• _Required work_
(1) Revise the EU election passage, reproducing the part that opens with the words containing "Citizens of EU" and closes with "support amongst voters.", and change "EU Parliament" to "European Parliament".
(2) According to the EU election passage, which issues have anti-EU parties been weaponizing to gain support among voters? Name every one.

• _Provided passage_
-------------------------

Citizens of EU Member States will go to the polls between 6-9 June to vote for the next EU Parliament and its 720 Members of Parliament (MEPs). The turnout is expected to be the highest since 1994.

Election predictions and party shifts

In January, the European Council on Foreign Relations published a report on the next EU Parliament’s makeup. The predictions are gloomy: many countries will see “a major shift to the right, with populist radical right parties gaining votes and seats across the EU, and centre-left and green parties losing votes and seats”. Over the last few months, malcontent has been fuelled by anti-EU parties which have been weaponizing climate change policies, the war in Ukraine, and geopolitical issues to gain more support amongst voters.

However, the likelihood of a dangerous shift toward populism and far-right politics has been contested by another high-profile European think tank, the Jacques Delors Centre, which has played down the narrative of a widespread green backlash. Although hard to predict, the next elections’ outcome is generating some anxiety, and EU politicians and policymakers are still bracing for a swing towards the right.

-------------------------

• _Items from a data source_
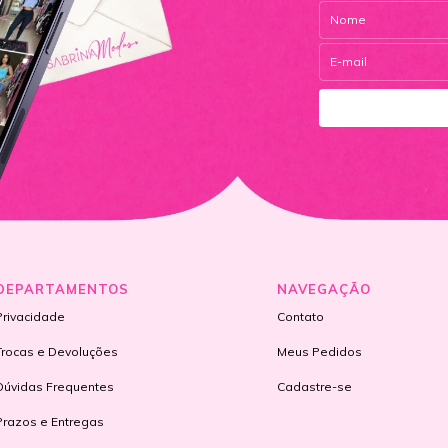
DEPARTAMENTOS
NAVEGAÇÃO
Privacidade
Contato
Trocas e Devoluções
Meus Pedidos
Dúvidas Frequentes
Cadastre-se
Prazos e Entregas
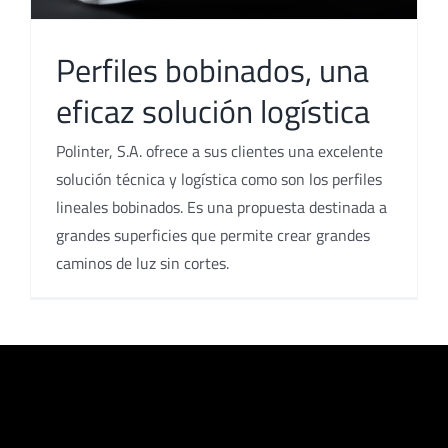
Perfiles bobinados, una
eficaz solución logística
Polinter, S.A. ofrece a sus clientes una excelente
solución técnica y logística como son los perfiles
lineales bobinados. Es una propuesta destinada a
grandes superficies que permite crear grandes
caminos de luz sin cortes.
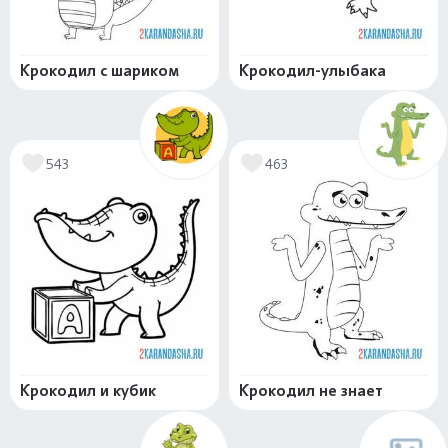
Крокодил с шариком
Крокодил-улыбака
543
463
Крокодил и кубик
Крокодил не знает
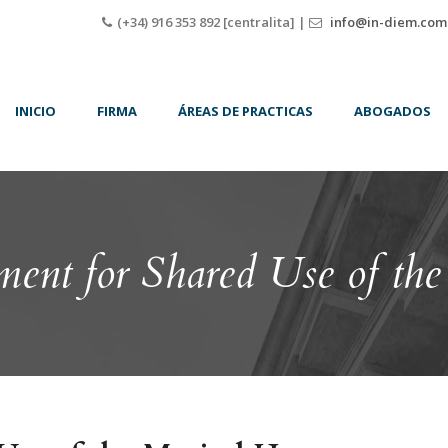
(+34) 916 353 892 [centralita] |
info@in-diem.com
INICIO
FIRMA
ÁREAS DE PRACTICAS
ABOGADOS
ent for Shared Use of th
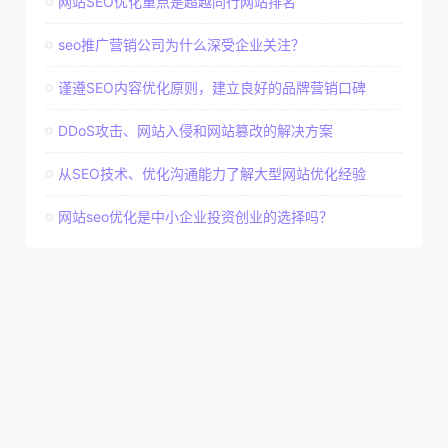
网站SEO优化重点是超越同行网站排名
seo推广营销公司为什么深受企业关注？
谨遵SEO内容优化原则，建立良好的品牌营销口碑
DDoS攻击、网站入侵和网站篡改的解决方案
从SEO技术、优化沟通能力了解大型网站优化经验
网站seo优化是中小企业投资创业的选择吗？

-------------------------

• _Answers to the problems_
(1)
Citizens of EU Member States will go to the polls between 6-9 June to vote for the next European Parliament and its 720 Members of Parliament (MEPs). The turnout is expected to be the highest since 1994.

Election predictions and party shifts

In January, the European Council on Foreign Relations published a report on the next European Parliament’s makeup. The predictions are gloomy: many countries will see “a major shift to the right, with populist radical right parties gaining votes and seats across the EU, and centre-left and green parties losing votes and seats”. Over the last few months, malcontent has been fuelled by anti-EU parties which have been weaponizing climate change policies, the war in Ukraine, and geopolitical issues to gain more support amongst voters.

(2)
- climate change policies
- the war in Ukraine
- geopolitical issues